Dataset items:
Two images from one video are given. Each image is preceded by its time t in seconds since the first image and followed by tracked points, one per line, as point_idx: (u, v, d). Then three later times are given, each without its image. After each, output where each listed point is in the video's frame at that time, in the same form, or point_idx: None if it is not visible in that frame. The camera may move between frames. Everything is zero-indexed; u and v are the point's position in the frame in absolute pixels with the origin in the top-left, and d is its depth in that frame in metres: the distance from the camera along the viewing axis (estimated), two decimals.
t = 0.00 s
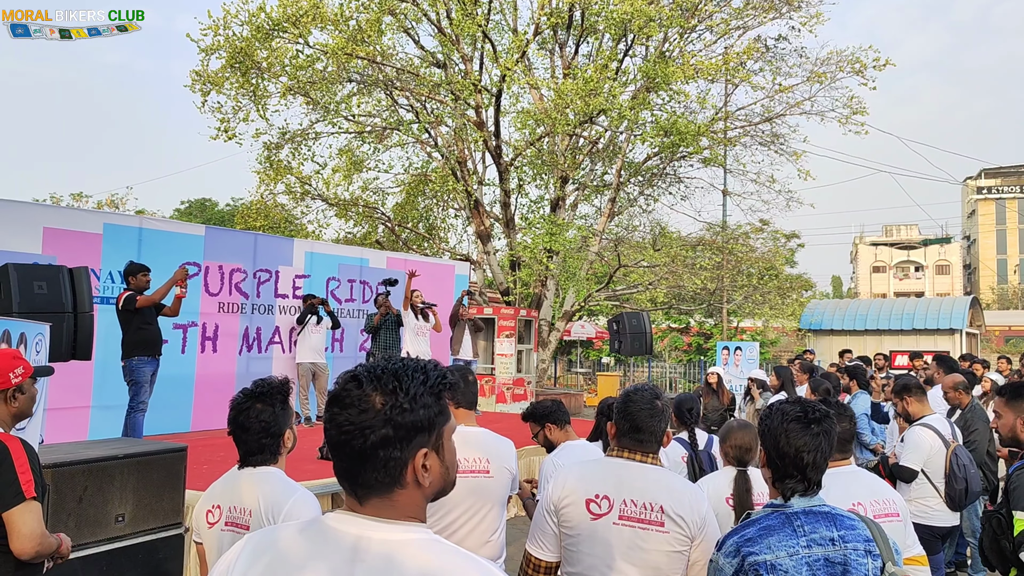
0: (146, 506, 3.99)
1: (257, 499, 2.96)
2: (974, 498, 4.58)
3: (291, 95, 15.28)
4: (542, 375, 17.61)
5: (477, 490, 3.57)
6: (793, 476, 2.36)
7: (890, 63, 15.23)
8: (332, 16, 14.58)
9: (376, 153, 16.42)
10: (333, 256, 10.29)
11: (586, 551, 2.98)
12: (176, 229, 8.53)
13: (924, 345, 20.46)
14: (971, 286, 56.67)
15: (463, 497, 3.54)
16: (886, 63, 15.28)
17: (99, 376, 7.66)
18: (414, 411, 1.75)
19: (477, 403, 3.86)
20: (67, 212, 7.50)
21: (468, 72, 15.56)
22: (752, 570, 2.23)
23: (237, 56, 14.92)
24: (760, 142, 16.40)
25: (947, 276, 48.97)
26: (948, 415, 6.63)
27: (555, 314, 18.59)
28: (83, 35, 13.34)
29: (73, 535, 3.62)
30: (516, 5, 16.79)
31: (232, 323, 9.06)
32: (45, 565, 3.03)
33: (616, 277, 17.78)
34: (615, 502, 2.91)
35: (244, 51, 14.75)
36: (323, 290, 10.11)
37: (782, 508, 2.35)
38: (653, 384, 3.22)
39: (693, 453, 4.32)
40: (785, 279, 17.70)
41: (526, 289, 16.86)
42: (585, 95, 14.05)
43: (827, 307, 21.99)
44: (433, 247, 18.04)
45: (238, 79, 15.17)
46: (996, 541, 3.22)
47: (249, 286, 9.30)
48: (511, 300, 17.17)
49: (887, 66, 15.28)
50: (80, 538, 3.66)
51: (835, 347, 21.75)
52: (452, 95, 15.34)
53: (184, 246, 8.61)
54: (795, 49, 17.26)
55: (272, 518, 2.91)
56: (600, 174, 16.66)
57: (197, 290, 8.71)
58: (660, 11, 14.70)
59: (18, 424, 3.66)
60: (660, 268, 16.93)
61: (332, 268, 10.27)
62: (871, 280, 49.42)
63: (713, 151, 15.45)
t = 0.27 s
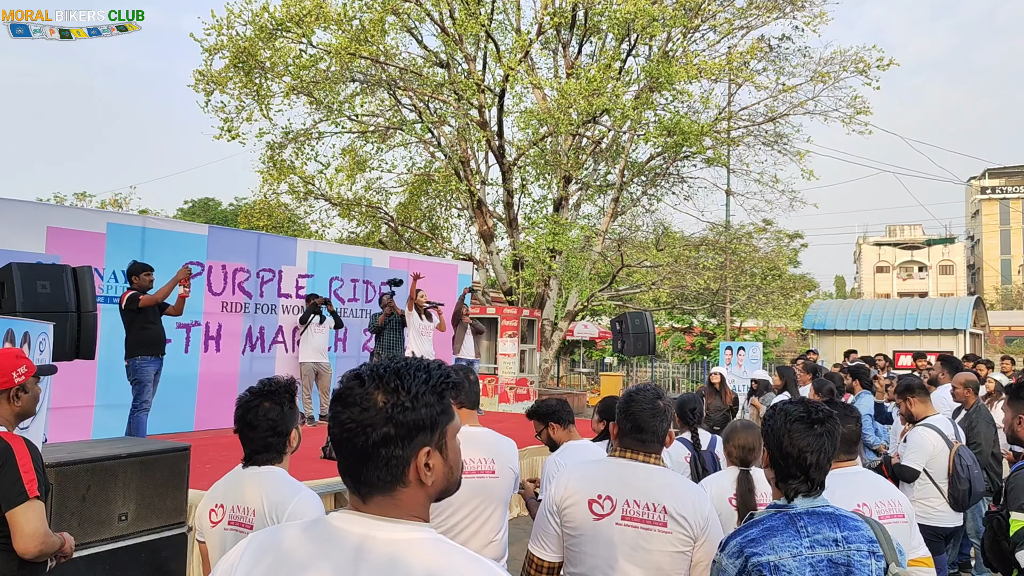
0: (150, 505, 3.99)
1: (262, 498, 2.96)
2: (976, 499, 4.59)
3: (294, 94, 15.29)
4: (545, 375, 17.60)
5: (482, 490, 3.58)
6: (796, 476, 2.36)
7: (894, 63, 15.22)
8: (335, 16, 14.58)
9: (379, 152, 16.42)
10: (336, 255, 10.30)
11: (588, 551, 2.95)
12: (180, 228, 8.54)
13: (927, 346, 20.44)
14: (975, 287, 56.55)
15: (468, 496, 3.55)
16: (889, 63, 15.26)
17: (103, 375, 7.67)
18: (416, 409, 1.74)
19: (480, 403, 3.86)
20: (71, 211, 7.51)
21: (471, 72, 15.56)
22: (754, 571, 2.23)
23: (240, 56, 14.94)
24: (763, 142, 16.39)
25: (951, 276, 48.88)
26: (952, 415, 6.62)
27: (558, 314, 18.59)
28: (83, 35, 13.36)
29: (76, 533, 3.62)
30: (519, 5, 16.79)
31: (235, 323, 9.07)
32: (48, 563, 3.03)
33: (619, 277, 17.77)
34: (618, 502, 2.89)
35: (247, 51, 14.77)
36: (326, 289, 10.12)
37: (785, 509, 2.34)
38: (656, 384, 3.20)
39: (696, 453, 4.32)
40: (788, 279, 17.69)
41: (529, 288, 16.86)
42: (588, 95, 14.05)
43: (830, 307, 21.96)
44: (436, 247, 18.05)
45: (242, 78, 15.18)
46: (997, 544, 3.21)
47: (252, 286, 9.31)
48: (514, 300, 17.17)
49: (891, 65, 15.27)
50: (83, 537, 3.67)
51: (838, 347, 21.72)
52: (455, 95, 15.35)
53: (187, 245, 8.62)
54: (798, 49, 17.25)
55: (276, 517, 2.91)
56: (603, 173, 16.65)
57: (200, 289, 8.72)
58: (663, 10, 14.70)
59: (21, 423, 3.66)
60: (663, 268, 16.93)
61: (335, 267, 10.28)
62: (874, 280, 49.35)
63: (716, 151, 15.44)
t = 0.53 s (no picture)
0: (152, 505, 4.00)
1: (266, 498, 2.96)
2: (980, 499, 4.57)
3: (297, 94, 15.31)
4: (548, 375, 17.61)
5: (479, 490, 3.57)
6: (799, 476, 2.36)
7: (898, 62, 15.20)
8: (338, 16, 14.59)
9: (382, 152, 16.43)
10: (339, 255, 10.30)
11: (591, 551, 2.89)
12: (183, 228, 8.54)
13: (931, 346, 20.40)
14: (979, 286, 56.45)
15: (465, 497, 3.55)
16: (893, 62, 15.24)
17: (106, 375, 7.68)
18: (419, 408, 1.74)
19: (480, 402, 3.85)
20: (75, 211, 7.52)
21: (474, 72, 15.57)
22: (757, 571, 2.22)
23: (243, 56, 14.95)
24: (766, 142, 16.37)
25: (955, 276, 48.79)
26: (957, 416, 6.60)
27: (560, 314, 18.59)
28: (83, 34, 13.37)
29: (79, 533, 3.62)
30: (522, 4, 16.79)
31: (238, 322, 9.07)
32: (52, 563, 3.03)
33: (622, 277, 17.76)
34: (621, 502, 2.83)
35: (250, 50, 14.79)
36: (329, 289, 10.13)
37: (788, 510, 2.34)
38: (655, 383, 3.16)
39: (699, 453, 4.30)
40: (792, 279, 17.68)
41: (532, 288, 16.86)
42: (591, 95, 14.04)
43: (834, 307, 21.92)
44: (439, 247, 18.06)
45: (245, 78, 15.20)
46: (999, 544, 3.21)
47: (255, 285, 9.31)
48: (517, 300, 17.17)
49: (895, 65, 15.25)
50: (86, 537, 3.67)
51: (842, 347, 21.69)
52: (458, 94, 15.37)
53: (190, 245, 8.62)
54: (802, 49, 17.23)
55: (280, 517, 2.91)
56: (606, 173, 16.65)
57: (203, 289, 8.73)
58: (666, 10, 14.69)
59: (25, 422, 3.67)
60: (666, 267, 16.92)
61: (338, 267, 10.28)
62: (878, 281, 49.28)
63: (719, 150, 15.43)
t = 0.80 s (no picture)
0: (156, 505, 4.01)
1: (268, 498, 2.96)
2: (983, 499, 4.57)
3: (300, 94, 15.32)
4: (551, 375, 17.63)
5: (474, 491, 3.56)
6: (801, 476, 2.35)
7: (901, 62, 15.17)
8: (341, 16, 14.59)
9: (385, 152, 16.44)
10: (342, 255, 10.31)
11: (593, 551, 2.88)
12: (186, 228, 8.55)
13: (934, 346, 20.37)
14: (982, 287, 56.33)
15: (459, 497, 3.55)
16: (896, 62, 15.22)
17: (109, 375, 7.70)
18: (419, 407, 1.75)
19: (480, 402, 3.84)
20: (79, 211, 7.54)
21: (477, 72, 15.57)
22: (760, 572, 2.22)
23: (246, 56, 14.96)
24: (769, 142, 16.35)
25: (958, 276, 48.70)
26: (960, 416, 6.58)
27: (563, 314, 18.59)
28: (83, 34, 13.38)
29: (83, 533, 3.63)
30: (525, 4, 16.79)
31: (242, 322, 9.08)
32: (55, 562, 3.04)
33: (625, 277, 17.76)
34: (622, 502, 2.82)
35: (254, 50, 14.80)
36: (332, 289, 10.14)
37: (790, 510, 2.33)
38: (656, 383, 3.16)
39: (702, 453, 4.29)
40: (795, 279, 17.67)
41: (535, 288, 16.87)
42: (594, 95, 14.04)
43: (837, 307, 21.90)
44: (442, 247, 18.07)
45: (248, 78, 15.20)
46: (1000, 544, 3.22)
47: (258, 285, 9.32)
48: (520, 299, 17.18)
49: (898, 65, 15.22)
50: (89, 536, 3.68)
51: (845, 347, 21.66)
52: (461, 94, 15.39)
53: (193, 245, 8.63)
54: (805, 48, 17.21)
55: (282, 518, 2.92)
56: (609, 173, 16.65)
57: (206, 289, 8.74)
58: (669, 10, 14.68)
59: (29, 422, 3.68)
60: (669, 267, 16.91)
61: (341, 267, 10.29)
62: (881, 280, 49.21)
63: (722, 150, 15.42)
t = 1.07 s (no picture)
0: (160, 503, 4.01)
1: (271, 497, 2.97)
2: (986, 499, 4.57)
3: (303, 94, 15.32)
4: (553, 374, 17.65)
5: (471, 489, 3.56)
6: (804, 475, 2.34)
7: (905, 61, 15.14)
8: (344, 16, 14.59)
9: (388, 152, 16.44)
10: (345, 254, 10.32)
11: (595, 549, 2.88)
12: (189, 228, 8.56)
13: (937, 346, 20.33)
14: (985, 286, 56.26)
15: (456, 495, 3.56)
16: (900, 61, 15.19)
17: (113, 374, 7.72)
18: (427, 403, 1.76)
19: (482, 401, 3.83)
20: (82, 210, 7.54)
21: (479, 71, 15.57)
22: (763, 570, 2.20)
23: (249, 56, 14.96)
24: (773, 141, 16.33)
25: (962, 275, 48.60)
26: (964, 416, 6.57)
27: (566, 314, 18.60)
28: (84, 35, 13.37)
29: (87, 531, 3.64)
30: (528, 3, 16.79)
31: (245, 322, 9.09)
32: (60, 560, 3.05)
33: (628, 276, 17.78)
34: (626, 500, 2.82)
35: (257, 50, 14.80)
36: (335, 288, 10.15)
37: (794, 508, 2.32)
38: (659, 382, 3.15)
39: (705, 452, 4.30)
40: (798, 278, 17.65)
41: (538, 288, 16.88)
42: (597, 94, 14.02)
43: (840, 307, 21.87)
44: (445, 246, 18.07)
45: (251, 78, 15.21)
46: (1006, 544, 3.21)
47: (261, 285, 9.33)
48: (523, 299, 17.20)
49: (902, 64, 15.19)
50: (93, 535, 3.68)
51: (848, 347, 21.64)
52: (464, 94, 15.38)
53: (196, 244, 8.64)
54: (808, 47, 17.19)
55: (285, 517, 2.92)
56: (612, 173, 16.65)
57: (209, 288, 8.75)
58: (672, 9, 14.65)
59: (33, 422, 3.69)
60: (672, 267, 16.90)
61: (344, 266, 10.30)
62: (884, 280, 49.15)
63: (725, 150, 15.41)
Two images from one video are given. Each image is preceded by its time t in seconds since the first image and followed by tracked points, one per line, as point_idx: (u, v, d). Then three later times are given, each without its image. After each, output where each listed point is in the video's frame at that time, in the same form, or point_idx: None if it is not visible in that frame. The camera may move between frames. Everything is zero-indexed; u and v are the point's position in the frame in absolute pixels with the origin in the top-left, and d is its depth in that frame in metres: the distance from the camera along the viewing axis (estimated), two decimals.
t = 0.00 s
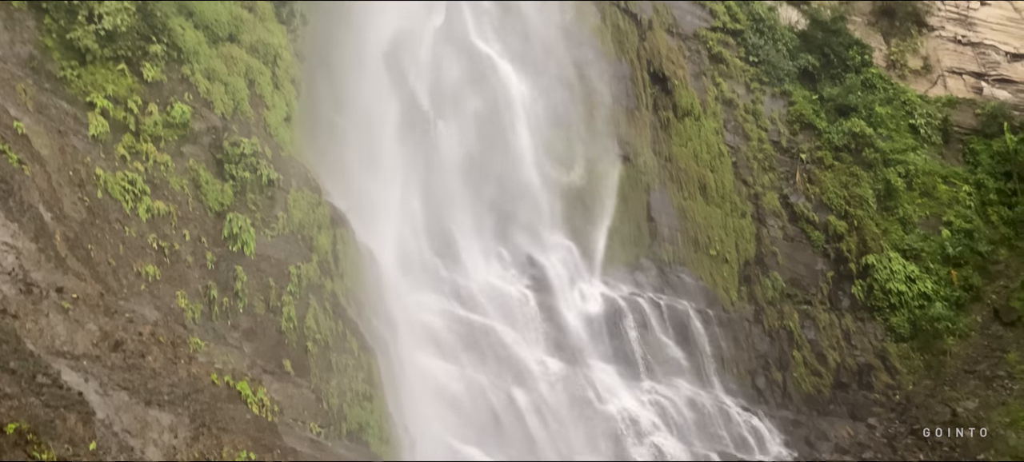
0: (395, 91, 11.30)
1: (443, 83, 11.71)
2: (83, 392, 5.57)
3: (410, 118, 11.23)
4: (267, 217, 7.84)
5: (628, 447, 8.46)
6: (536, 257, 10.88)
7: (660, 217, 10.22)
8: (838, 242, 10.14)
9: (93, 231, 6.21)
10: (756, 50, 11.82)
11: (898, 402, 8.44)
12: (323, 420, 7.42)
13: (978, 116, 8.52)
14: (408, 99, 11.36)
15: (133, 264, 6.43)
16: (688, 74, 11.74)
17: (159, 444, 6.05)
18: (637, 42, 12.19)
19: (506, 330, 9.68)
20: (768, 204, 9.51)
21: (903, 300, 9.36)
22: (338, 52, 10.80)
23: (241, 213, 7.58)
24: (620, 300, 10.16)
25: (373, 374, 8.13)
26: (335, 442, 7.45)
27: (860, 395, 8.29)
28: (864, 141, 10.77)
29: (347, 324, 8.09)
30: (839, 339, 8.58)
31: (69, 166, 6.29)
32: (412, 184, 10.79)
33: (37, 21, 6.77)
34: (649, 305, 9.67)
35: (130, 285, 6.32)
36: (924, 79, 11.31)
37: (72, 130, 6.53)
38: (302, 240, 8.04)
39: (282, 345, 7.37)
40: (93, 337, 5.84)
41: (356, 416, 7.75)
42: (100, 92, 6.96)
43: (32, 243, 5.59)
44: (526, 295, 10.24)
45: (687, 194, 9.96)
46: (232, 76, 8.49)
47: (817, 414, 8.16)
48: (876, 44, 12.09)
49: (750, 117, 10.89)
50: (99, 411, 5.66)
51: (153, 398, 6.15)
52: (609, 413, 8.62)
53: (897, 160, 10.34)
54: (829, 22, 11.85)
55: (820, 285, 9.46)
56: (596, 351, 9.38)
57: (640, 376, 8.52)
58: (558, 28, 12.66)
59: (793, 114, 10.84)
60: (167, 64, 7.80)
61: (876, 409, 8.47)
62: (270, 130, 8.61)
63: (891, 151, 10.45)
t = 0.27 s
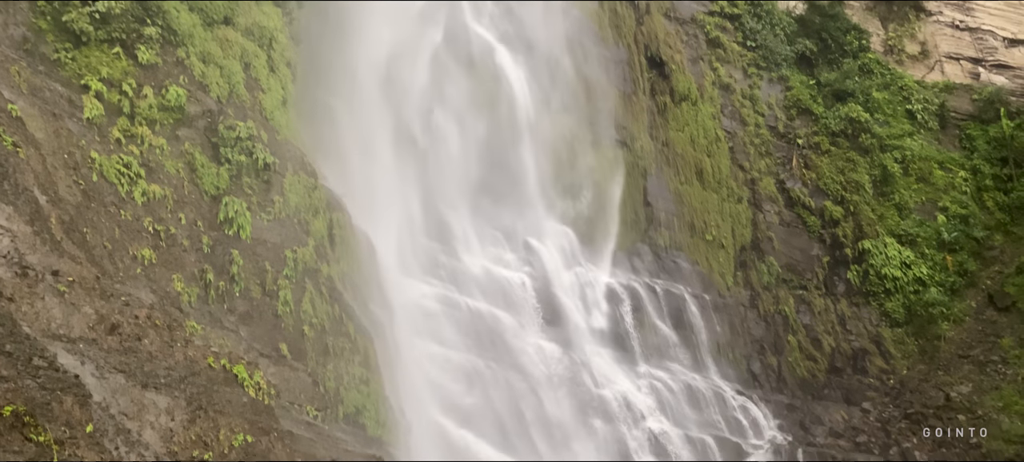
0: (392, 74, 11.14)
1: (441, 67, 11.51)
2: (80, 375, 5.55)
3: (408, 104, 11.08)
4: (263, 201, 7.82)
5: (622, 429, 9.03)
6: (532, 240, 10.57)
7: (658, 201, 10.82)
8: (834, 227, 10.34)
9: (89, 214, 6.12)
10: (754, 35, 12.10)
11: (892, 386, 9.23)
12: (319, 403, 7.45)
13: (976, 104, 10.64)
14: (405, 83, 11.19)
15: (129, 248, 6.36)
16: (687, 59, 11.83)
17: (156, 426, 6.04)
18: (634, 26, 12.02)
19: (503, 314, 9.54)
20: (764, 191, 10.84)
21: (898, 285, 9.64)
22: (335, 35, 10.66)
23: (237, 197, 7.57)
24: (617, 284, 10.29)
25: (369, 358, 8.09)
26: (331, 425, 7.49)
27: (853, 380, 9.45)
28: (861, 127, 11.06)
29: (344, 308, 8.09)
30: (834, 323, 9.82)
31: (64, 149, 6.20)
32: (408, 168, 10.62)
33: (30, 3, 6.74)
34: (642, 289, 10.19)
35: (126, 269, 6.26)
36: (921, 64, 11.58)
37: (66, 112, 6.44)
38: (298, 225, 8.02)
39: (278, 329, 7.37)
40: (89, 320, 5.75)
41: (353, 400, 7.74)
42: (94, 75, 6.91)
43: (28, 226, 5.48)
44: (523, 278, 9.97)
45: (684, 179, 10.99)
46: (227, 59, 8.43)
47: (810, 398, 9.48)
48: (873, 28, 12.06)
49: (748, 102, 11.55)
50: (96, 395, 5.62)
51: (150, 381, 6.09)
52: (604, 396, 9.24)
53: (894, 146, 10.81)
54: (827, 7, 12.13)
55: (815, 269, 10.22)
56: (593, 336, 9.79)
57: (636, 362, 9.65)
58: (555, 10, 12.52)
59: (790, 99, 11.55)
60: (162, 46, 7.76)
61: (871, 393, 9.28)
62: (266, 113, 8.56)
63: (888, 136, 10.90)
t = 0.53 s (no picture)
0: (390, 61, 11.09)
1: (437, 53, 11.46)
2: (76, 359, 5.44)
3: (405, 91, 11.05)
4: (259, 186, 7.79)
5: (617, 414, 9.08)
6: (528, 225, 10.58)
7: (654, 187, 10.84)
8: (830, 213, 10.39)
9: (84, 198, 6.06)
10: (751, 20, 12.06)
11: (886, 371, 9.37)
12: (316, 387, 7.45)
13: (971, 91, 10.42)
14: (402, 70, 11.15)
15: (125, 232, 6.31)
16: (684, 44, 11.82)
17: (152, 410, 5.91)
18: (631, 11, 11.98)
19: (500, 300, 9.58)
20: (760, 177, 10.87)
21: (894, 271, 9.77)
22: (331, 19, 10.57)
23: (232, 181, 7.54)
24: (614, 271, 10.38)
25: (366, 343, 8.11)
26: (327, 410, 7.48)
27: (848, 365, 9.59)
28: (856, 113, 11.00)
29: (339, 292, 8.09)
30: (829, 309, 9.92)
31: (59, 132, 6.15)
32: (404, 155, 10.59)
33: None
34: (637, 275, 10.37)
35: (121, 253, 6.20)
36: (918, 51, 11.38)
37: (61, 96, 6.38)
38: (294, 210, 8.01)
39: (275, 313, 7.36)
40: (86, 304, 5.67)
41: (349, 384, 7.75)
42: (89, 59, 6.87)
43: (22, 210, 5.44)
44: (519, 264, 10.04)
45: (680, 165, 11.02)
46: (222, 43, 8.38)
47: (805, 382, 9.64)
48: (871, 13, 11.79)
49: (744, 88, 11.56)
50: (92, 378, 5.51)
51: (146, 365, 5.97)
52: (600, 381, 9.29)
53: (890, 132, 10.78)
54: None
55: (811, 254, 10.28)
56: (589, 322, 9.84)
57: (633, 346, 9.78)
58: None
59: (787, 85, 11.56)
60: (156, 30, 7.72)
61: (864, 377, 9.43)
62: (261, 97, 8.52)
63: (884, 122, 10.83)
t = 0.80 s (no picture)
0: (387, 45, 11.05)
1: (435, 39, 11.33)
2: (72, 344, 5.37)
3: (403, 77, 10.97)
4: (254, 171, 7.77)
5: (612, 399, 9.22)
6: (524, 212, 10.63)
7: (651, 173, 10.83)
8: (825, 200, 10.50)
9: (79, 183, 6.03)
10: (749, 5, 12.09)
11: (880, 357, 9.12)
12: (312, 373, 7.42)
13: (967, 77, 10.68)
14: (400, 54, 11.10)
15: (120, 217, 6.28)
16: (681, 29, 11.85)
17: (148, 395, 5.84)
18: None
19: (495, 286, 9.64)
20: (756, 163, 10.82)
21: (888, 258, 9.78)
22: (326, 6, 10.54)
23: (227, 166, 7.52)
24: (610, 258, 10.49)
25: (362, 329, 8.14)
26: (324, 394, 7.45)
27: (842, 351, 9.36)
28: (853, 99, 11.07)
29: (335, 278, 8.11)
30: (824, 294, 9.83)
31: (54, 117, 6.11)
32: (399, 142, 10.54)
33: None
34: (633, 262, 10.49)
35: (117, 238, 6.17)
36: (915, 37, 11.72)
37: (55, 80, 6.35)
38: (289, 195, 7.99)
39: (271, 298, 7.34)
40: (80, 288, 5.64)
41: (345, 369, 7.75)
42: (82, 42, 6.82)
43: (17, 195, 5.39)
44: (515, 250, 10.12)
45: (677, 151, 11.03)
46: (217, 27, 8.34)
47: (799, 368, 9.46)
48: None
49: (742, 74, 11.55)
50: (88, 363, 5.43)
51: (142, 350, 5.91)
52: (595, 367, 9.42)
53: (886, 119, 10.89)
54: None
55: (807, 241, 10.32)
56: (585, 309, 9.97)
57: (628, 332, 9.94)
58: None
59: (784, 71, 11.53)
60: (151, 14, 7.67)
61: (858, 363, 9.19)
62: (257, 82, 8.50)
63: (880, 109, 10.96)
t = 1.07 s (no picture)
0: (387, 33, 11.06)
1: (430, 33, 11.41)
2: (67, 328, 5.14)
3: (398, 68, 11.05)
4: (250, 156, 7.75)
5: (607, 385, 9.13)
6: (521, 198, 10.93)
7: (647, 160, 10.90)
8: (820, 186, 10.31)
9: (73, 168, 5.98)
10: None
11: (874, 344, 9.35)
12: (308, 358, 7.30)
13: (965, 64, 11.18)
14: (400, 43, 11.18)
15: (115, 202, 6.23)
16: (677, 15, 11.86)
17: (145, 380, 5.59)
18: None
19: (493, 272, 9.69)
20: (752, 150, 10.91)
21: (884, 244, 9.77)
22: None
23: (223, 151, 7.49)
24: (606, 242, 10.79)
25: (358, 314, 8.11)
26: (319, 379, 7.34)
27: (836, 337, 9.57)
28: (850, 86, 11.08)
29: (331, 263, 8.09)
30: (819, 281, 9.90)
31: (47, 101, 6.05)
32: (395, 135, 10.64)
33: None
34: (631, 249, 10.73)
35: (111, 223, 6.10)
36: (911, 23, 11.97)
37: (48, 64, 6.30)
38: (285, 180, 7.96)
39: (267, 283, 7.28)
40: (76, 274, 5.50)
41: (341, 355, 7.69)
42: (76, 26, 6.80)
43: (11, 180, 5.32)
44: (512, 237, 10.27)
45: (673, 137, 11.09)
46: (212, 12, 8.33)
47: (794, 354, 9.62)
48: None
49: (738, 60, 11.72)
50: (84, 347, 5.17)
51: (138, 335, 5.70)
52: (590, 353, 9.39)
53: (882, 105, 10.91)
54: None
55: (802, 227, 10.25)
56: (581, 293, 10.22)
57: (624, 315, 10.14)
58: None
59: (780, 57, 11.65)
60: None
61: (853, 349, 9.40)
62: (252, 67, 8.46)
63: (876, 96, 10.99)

◆ What you have to do ◆
The copy should hold only the lines from the one with "5: (628, 447, 8.46)" through the one with "53: (894, 146, 10.81)", exactly as they stand above. Leave out the pictures.

◆ Solution to the problem ◆
5: (628, 447, 8.46)
6: (536, 257, 10.88)
7: (660, 217, 10.22)
8: (838, 242, 10.14)
9: (93, 231, 6.21)
10: (756, 50, 11.82)
11: (898, 402, 8.44)
12: (323, 420, 7.42)
13: (978, 116, 8.52)
14: (408, 99, 11.36)
15: (133, 264, 6.43)
16: (688, 74, 11.74)
17: (159, 444, 6.05)
18: (637, 42, 12.19)
19: (506, 330, 9.68)
20: (768, 204, 9.51)
21: (903, 300, 9.36)
22: (338, 52, 10.80)
23: (241, 213, 7.58)
24: (620, 300, 10.16)
25: (373, 374, 8.13)
26: (335, 442, 7.45)
27: (860, 395, 8.29)
28: (864, 141, 10.77)
29: (347, 324, 8.09)
30: (839, 339, 8.58)
31: (69, 166, 6.29)
32: (412, 184, 10.79)
33: (37, 21, 6.77)
34: (649, 305, 9.67)
35: (130, 285, 6.32)
36: (924, 79, 11.31)
37: (72, 130, 6.53)
38: (302, 240, 8.04)
39: (282, 345, 7.37)
40: (93, 337, 5.84)
41: (356, 416, 7.75)
42: (100, 92, 6.96)
43: (32, 243, 5.59)
44: (526, 295, 10.24)
45: (687, 194, 9.96)
46: (232, 76, 8.49)
47: (817, 414, 8.16)
48: (876, 44, 12.09)
49: (750, 117, 10.89)
50: (99, 411, 5.66)
51: (153, 398, 6.15)
52: (609, 413, 8.62)
53: (897, 160, 10.34)
54: (829, 22, 11.85)
55: (820, 285, 9.46)
56: (596, 351, 9.38)
57: (640, 376, 8.52)
58: (558, 28, 12.66)
59: (793, 114, 10.84)
60: (167, 64, 7.80)
61: (876, 409, 8.47)
62: (270, 130, 8.61)
63: (891, 151, 10.45)
t = 0.27 s
0: (392, 74, 11.14)
1: (441, 67, 11.51)
2: (80, 375, 5.55)
3: (408, 104, 11.08)
4: (263, 201, 7.82)
5: (622, 429, 9.03)
6: (532, 240, 10.57)
7: (658, 201, 10.82)
8: (834, 227, 10.34)
9: (89, 214, 6.12)
10: (754, 35, 12.10)
11: (892, 386, 9.23)
12: (319, 403, 7.45)
13: (976, 104, 10.64)
14: (405, 83, 11.19)
15: (129, 248, 6.36)
16: (687, 59, 11.83)
17: (156, 426, 6.04)
18: (634, 26, 12.02)
19: (503, 314, 9.54)
20: (764, 191, 10.84)
21: (898, 285, 9.64)
22: (335, 35, 10.66)
23: (237, 197, 7.57)
24: (617, 284, 10.29)
25: (369, 358, 8.09)
26: (331, 425, 7.49)
27: (853, 380, 9.45)
28: (861, 127, 11.06)
29: (344, 308, 8.09)
30: (834, 323, 9.82)
31: (64, 149, 6.20)
32: (408, 168, 10.62)
33: (30, 3, 6.74)
34: (642, 289, 10.19)
35: (126, 269, 6.26)
36: (921, 64, 11.58)
37: (66, 112, 6.44)
38: (298, 225, 8.02)
39: (278, 329, 7.37)
40: (89, 320, 5.75)
41: (353, 400, 7.74)
42: (94, 75, 6.91)
43: (28, 226, 5.48)
44: (523, 278, 9.97)
45: (684, 179, 10.99)
46: (227, 59, 8.43)
47: (810, 398, 9.48)
48: (873, 28, 12.06)
49: (748, 102, 11.55)
50: (96, 395, 5.62)
51: (150, 381, 6.09)
52: (604, 396, 9.24)
53: (894, 146, 10.81)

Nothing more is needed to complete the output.